Material to process
################

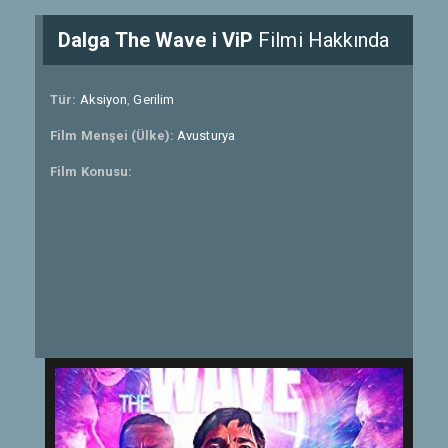
Dalga The Wave i ViP
Filmi Hakkında
Tür:
Aksiyon
,
Gerilim
Film Menşei (Ülke):
Avusturya
Film Konusu:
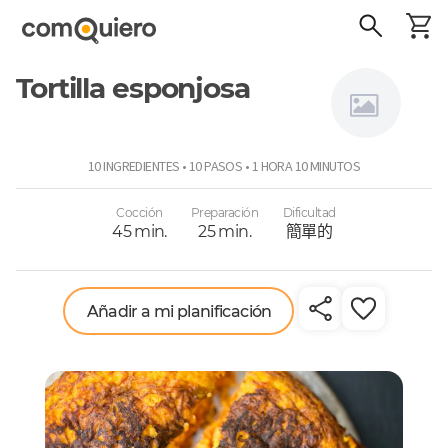
Tortilla esponjosa
Sansabor
10 INGREDIENTES • 10 PASOS • 1 HORA 10 MINUTOS
Cocción
Preparación
Dificultad
45 min.
25 min.
簡單的
Añadir a mi planificación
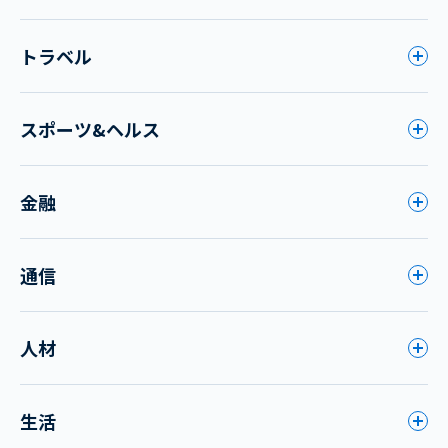
トラベル
スポーツ&ヘルス
金融
通信
人材
生活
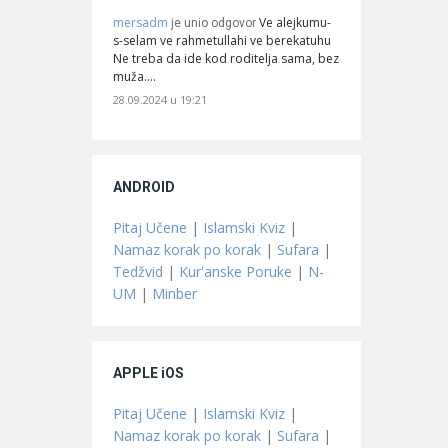
mersadm
Ve alejkumu-
je unio odgovor
s-selam ve rahmetullahi ve berekatuhu
Ne treba da ide kod roditelja sama, bez
muža.…
28.09.2024 u 19:21
ANDROID
Pitaj Učene
|
Islamski Kviz
|
Namaz korak po korak
|
Sufara
|
Tedžvid
|
Kur'anske Poruke
|
N-
UM
|
Minber
APPLE iOS
Pitaj Učene
|
Islamski Kviz
|
Namaz korak po korak
|
Sufara
|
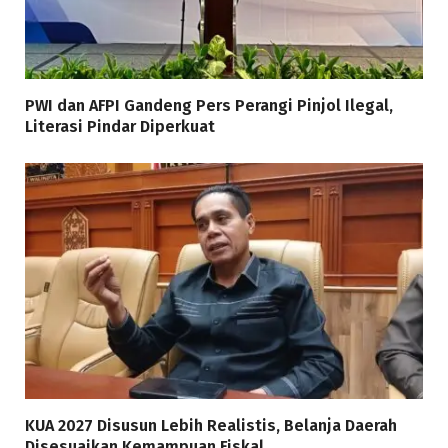
PWI dan AFPI Gandeng Pers Perangi Pinjol Ilegal,
Literasi Pindar Diperkuat
KUA 2027 Disusun Lebih Realistis, Belanja Daerah
Disesuaikan Kemampuan Fiskal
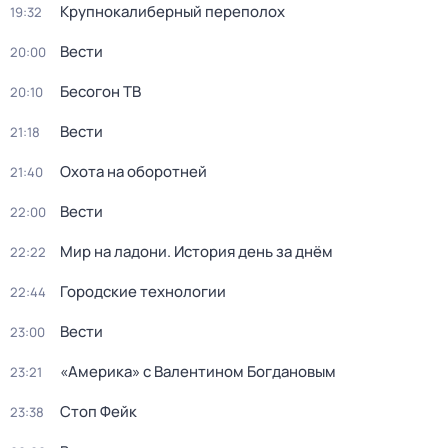
Крупнокалиберный переполох
19:32
Вести
20:00
Бесогон ТВ
20:10
Вести
21:18
Охота на оборотней
21:40
Вести
22:00
Мир на ладони. История день за днём
22:22
Городские технологии
22:44
Вести
23:00
«Америка» с Валентином Богдановым
23:21
Стоп Фейк
23:38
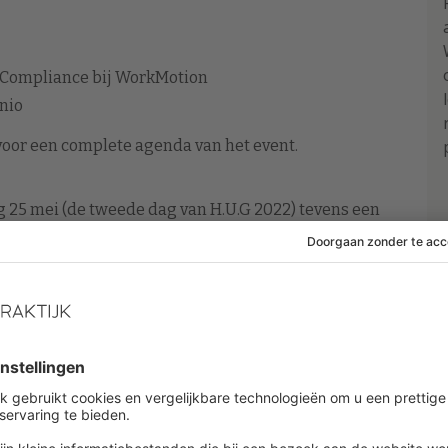
r Compliance bij WorkMotion
nio
 voor een complete agenda van het event.
g 25 mei (de tweede dag van H.U.G 2022) tevens een
en naast
Lars Boom
, country manager Benelux voor
t Purpose Preacher en voormalig Chief Evangelist en
ly),
Yara Wattel
, (People & Culture Lead bij 7people)
sent Masons) hun ervaringen en inzichten delen over
ken
 Q&A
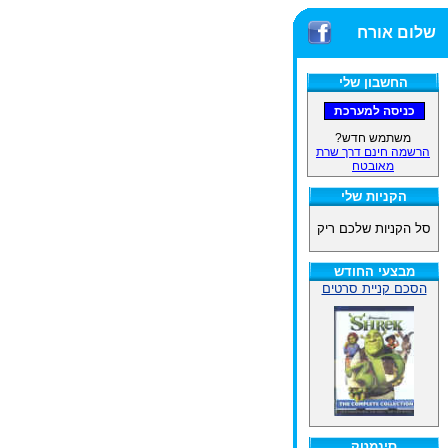
שלום אורח
החשבון שלי
משתמש חדש?
הרשמה חינם דרך שרת
מאובטח
הקניות שלי
סל הקניות שלכם ריק
מבצעי החודש
הסכם קניית סרטים
סינמטק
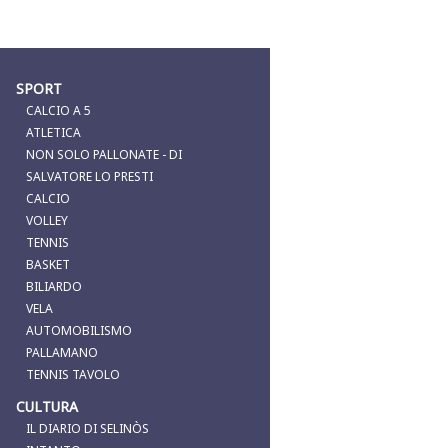
SPORT
CALCIO A 5
ATLETICA
NON SOLO PALLONATE - DI
SALVATORE LO PRESTI
CALCIO
VOLLEY
TENNIS
BASKET
BILIARDO
VELA
AUTOMOBILISMO
PALLAMANO
TENNIS TAVOLO
CULTURA
IL DIARIO DI SELINÒS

################

Directive
Pictures stay out, and every line of the records is transcribed exactly.

Reply
Dalga The Wave i ViP
Filmi Hakkında
Tür:
Aksiyon
,
Gerilim
Film Menşei (Ülke):
Avusturya
Film Konusu:
Tortilla esponjosa
Sansabor
10 INGREDIENTES • 10 PASOS • 1 HORA 10 MINUTOS
Cocción
Preparación
Dificultad
45 min.
25 min.
簡單的
Añadir a mi planificación
トラベル
スポーツ&ヘルス
金融
通信
人材
生活
mersadm
Ve alejkumu-
je unio odgovor
s-selam ve rahmetullahi ve berekatuhu
Ne treba da ide kod roditelja sama, bez
muža.…
28.09.2024 u 19:21
ANDROID
Pitaj Učene
|
Islamski Kviz
|
Namaz korak po korak
|
Sufara
|
Tedžvid
|
Kur'anske Poruke
|
N-
UM
|
Minber
APPLE iOS
Pitaj Učene
|
Islamski Kviz
|
Namaz korak po korak
|
Sufara
|
PWI dan AFPI Gandeng Pers Perangi Pinjol Ilegal,
Literasi Pindar Diperkuat
KUA 2027 Disusun Lebih Realistis, Belanja Daerah
Disesuaikan Kemampuan Fiskal
Крупнокалиберный переполох
19:32
Вести
20:00
Бесогон ТВ
20:10
Вести
21:18
Охота на оборотней
21:40
Вести
22:00
Мир на ладони. История день за днём
22:22
Городские технологии
22:44
Вести
23:00
«Америка» с Валентином Богдановым
23:21
Стоп Фейк
23:38
r Compliance bij WorkMotion
nio
 voor een complete agenda van het event.
g 25 mei (de tweede dag van H.U.G 2022) tevens een
en naast
Lars Boom
, country manager Benelux voor
t Purpose Preacher en voormalig Chief Evangelist en
ly),
Yara Wattel
, (People & Culture Lead bij 7people)
sent Masons) hun ervaringen en inzichten delen over
ken
 Q&A
שלום אורח
החשבון שלי
משתמש חדש?
הרשמה חינם דרך שרת
מאובטח
הקניות שלי
סל הקניות שלכם ריק
מבצעי החודש
הסכם קניית סרטים
סינמטק
SPORT
CALCIO A 5
ATLETICA
NON SOLO PALLONATE - DI
SALVATORE LO PRESTI
CALCIO
VOLLEY
TENNIS
BASKET
BILIARDO
VELA
AUTOMOBILISMO
PALLAMANO
TENNIS TAVOLO
CULTURA
IL DIARIO DI SELINÒS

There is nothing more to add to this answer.